Una rincorsa lenta, la sua: scampoli di gara, l’esplosione, la convocazione in Nazionale e poi una nuova involuzione, nel quadro di un rapporto molto particolare con Sinisa Mihajlovic, allenatore che non perdeva mai occasione per castigare pubblicamente il suo pupillo. La parabola di Orsolini, infatti, è stata un saliscendi senza picchi verso il basso ma senza nemmeno apoteosi. Eppure da lui ci si aspetta sempre tanto. Ora, ad un’età ancor giovane ma non più da enfant prodige, si proietta neo ventiseienne ad un bivio di carriera cruciale: restando a Bologna, si prende la responsabilità di veterano del gruppo, lui che qui arrivò ventunenne digiuno di gol nel massimo campionato per mettersi in coda a Simone Verdi e diventarne poi il sostituto naturale.

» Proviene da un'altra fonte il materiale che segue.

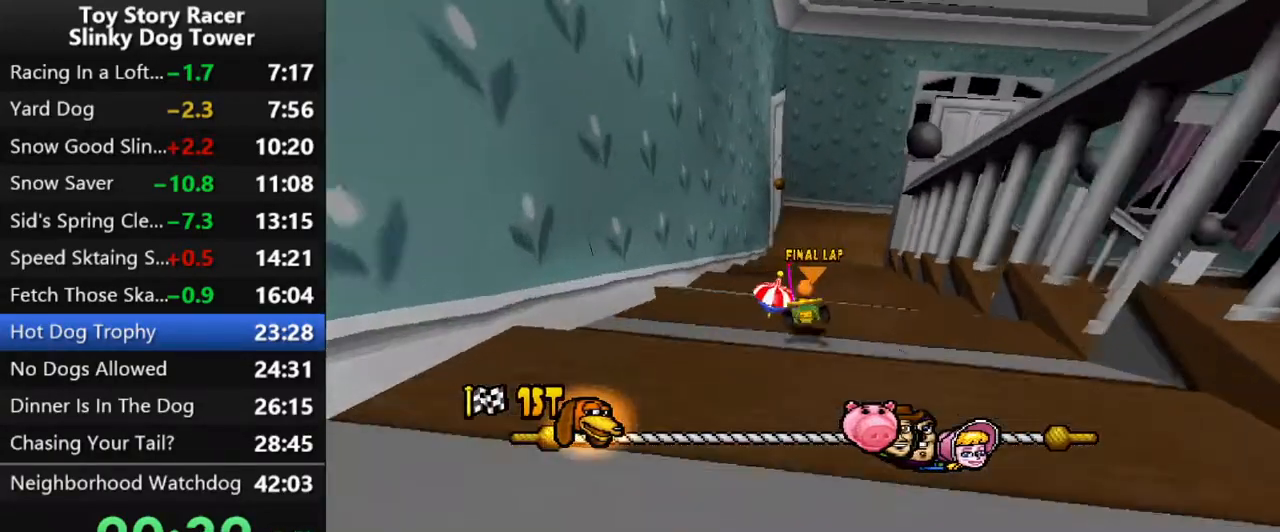
{"dt_ms": 500, "buttons": ["CROSS"], "left_stick": "center", "events": [[383, "DPAD_RIGHT", "down"], [400, "DPAD_UP", "down"], [450, "DPAD_UP", "up"], [500, "DPAD_RIGHT", "up"]]}
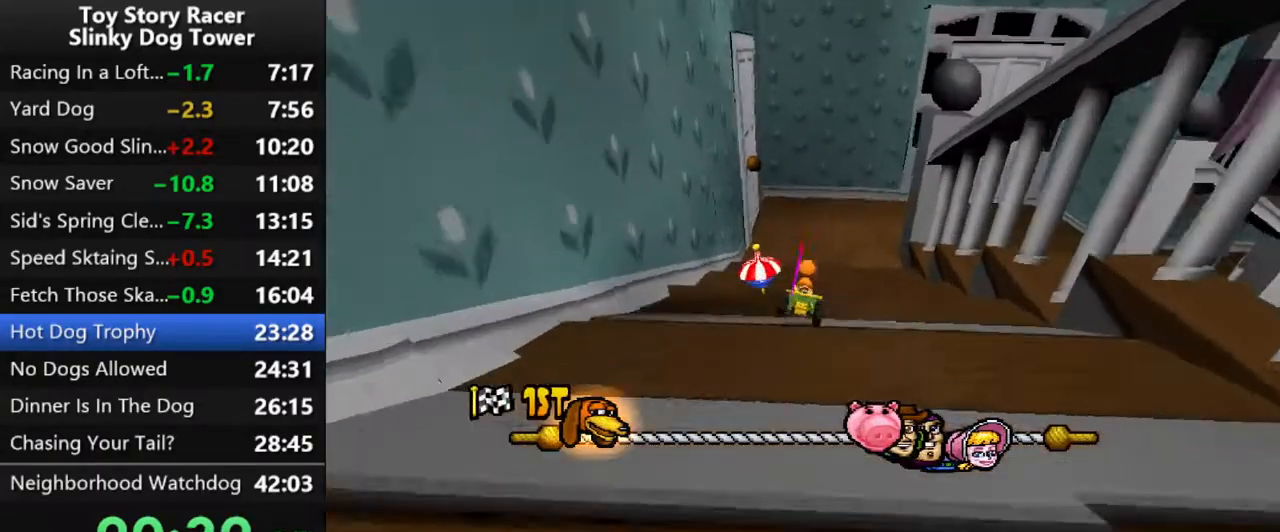
{"dt_ms": 500, "buttons": ["CROSS", "DPAD_RIGHT"], "left_stick": "center", "events": [[433, "DPAD_RIGHT", "down"]]}
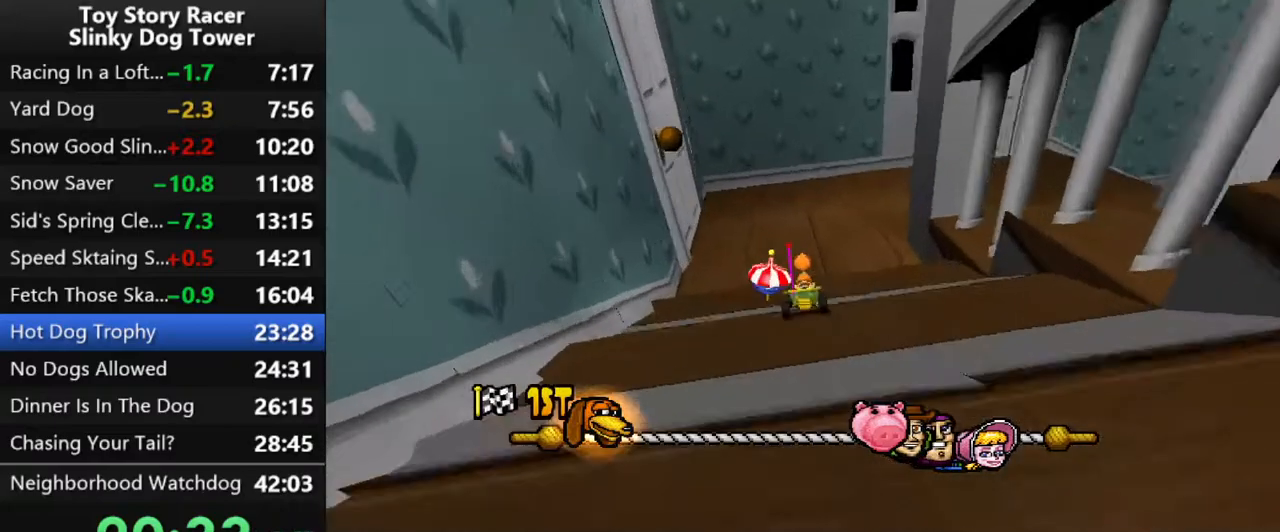
{"dt_ms": 500, "buttons": ["CROSS", "DPAD_RIGHT"], "left_stick": "center", "events": []}
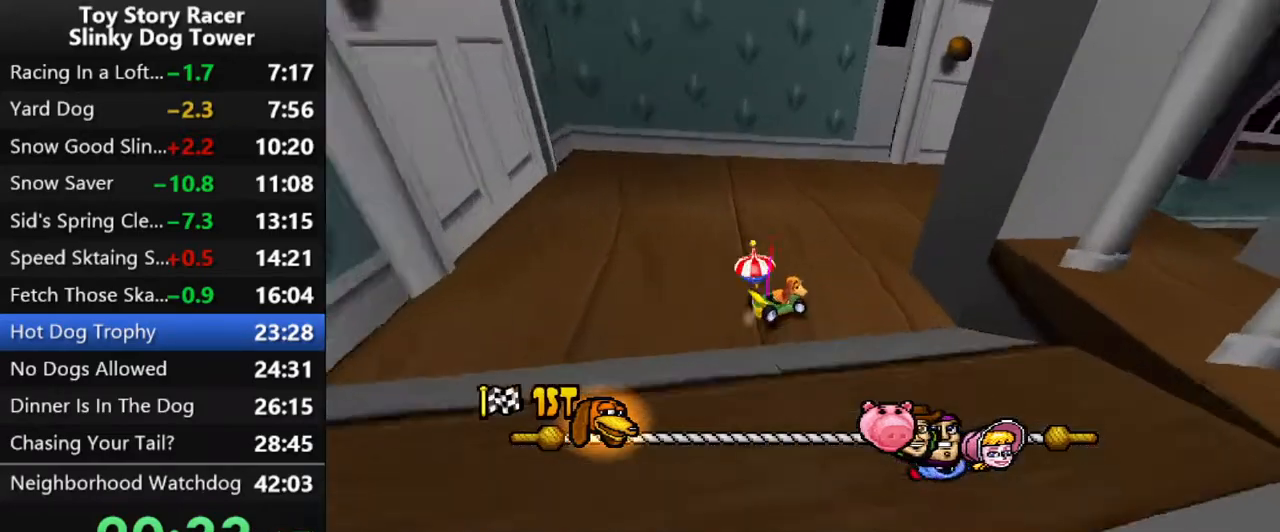
{"dt_ms": 500, "buttons": ["CROSS", "DPAD_RIGHT"], "left_stick": "center", "events": []}
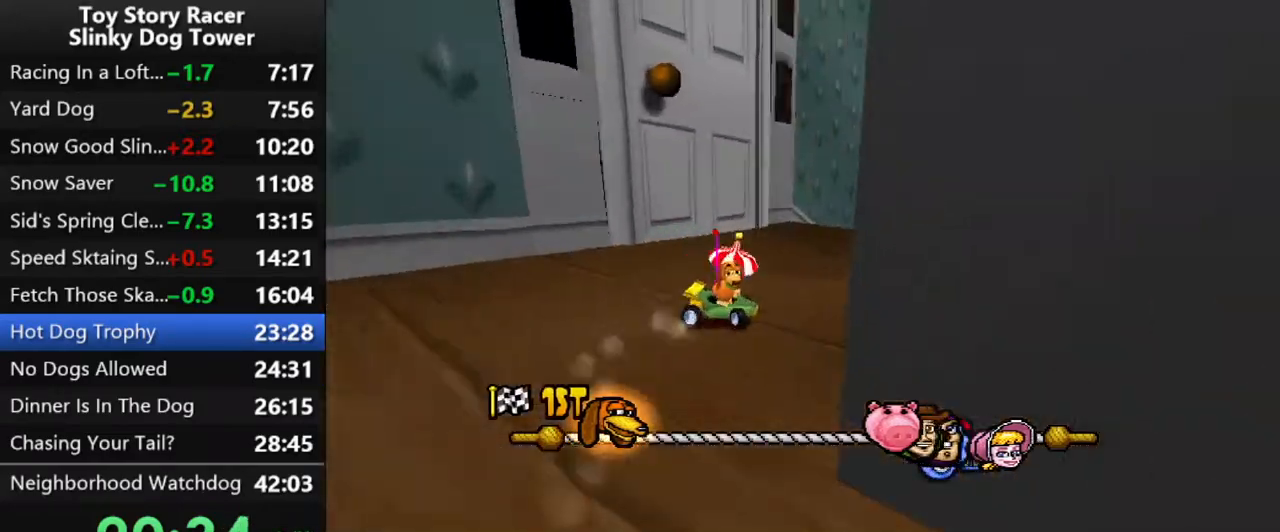
{"dt_ms": 500, "buttons": ["CROSS"], "left_stick": "center", "events": [[33, "DPAD_RIGHT", "up"]]}
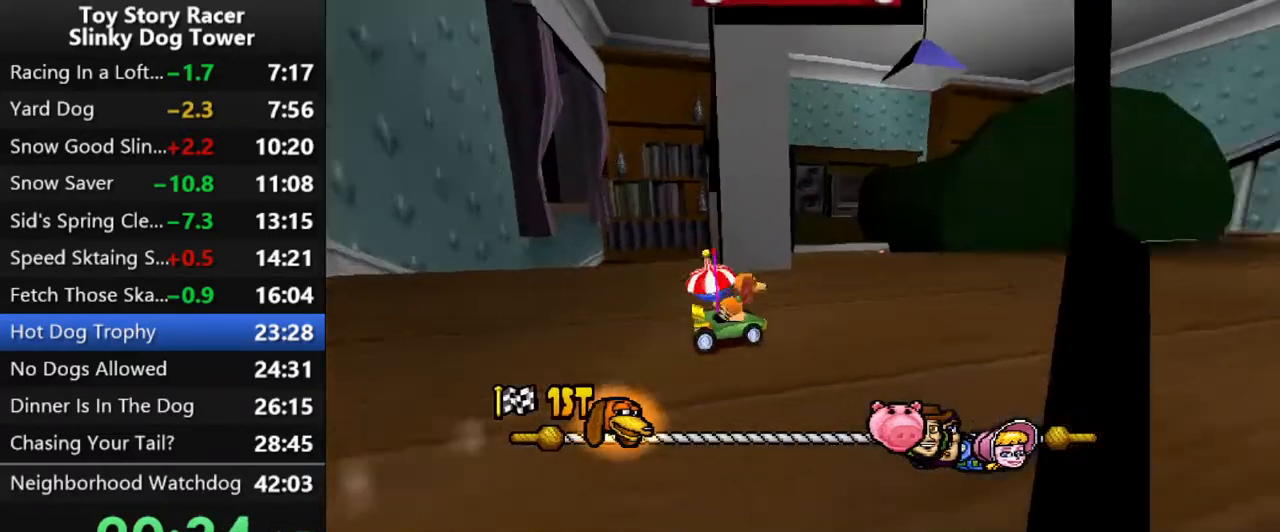
{"dt_ms": 500, "buttons": ["CROSS"], "left_stick": "center", "events": []}
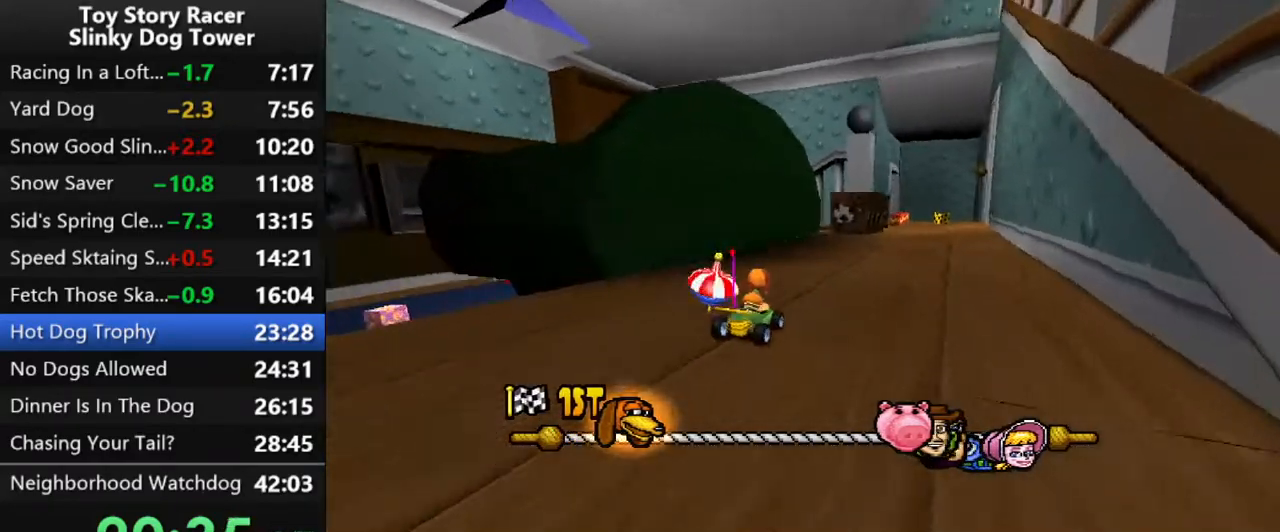
{"dt_ms": 500, "buttons": ["CROSS"], "left_stick": "center", "events": [[417, "DPAD_RIGHT", "down"], [500, "DPAD_RIGHT", "up"]]}
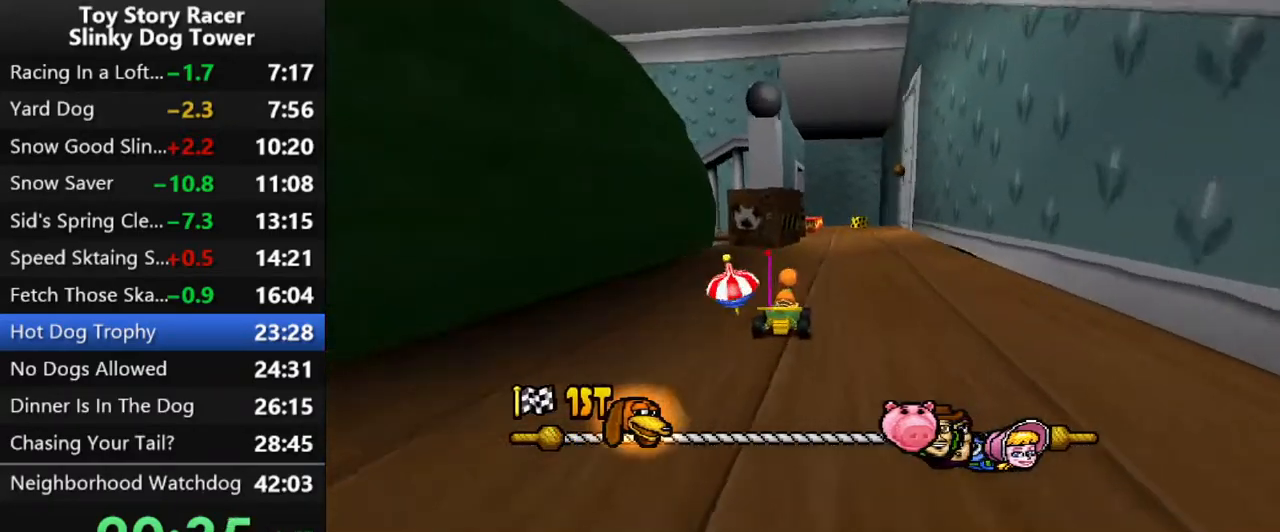
{"dt_ms": 500, "buttons": ["CROSS"], "left_stick": "center", "events": []}
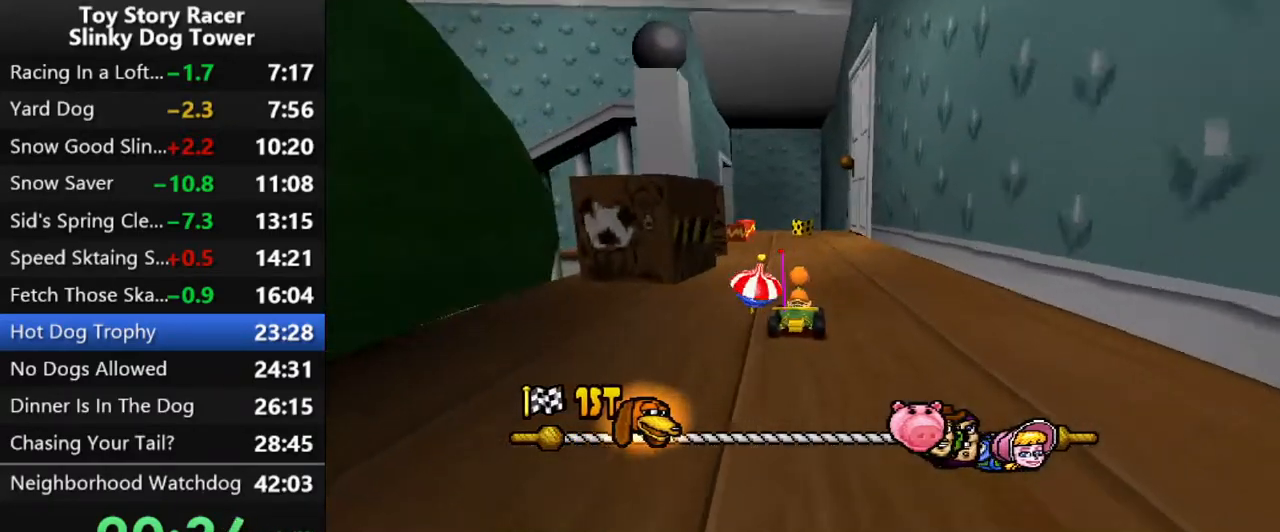
{"dt_ms": 500, "buttons": ["CROSS"], "left_stick": "center", "events": [[17, "DPAD_LEFT", "down"], [117, "DPAD_LEFT", "up"], [300, "DPAD_LEFT", "down"], [400, "DPAD_LEFT", "up"]]}
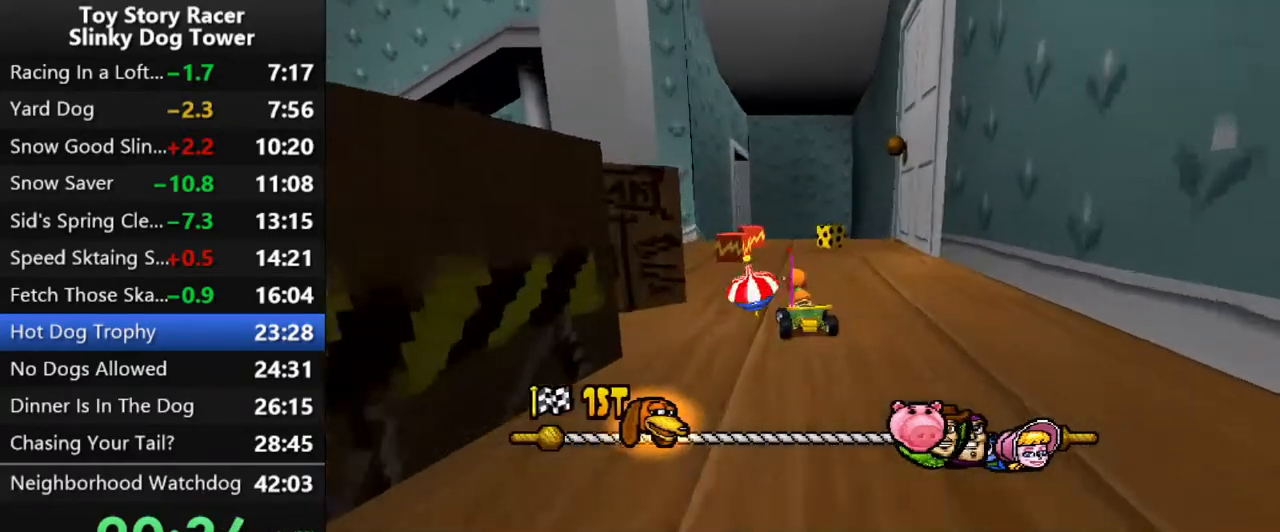
{"dt_ms": 1000, "buttons": ["CROSS"], "left_stick": "center"}
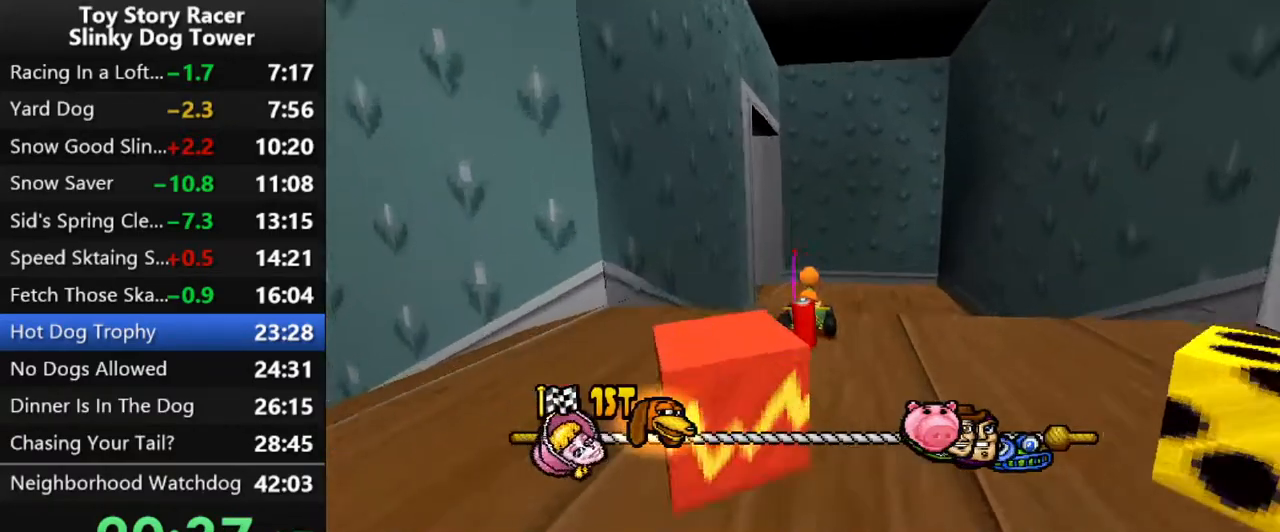
{"dt_ms": 500, "buttons": ["CROSS", "DPAD_LEFT"], "left_stick": "center", "events": [[300, "DPAD_LEFT", "down"]]}
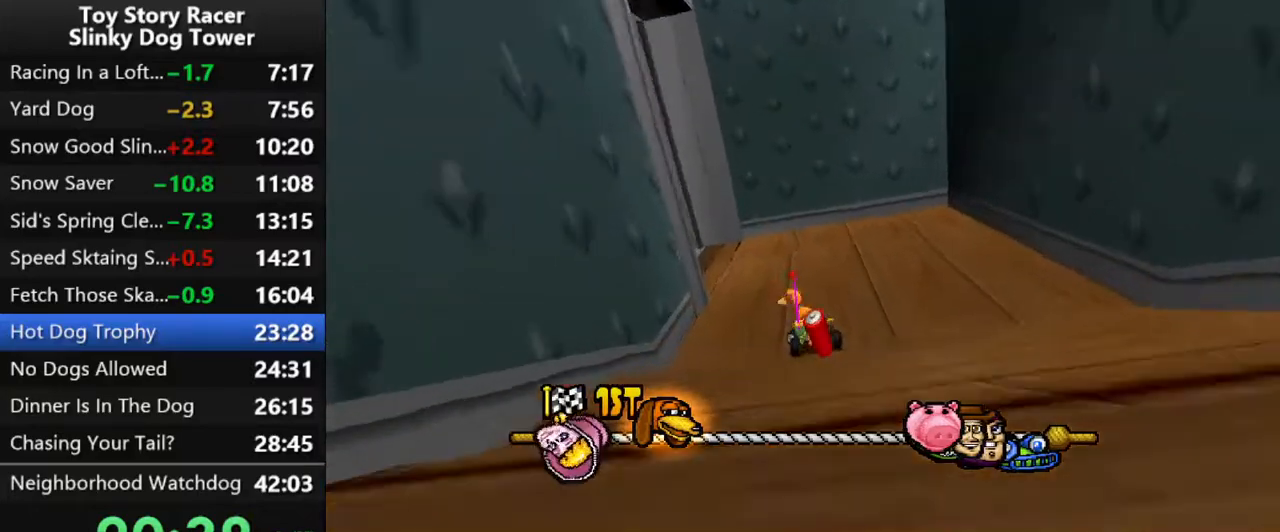
{"dt_ms": 500, "buttons": ["CROSS"], "left_stick": "center", "events": [[450, "DPAD_LEFT", "up"]]}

In Serie A sono pochissimi i giocatori che rimangono con gli stessi colori addosso non per uno stato d’inerzia, ma perché ne sono ormai diventati parte integrante. È il caso di Domenico Berardi del Sassuolo, ventottenne, ben undici anni in neroverde. ‘Orso’ ha tutte le carte in regola per essere come lui e ridare un nuovo significato alla parola ‘bandiera’ nel BFC: viene dalla provincia, ha fatto la gavetta, non è un predestinato (qui i predestinati hanno quasi sempre fallito, almeno negli ultimi decenni), sa stare in gruppo, non ‘primadonneggia’ mai. Nel suo ruolo di esterno d’attacco, proprio col numero 7 sulle spalle, ha poi un illustre predecessore, quel Carlo Nervo che dal Mantova scese in C col Bologna di Renzo Ulivieri restandoci quasi tredici stagioni. Calcio d’altri tempi, si dirà. Ma Nervo quando torna a Bologna è una persona felice. È quello che auguriamo anche a Orsolini.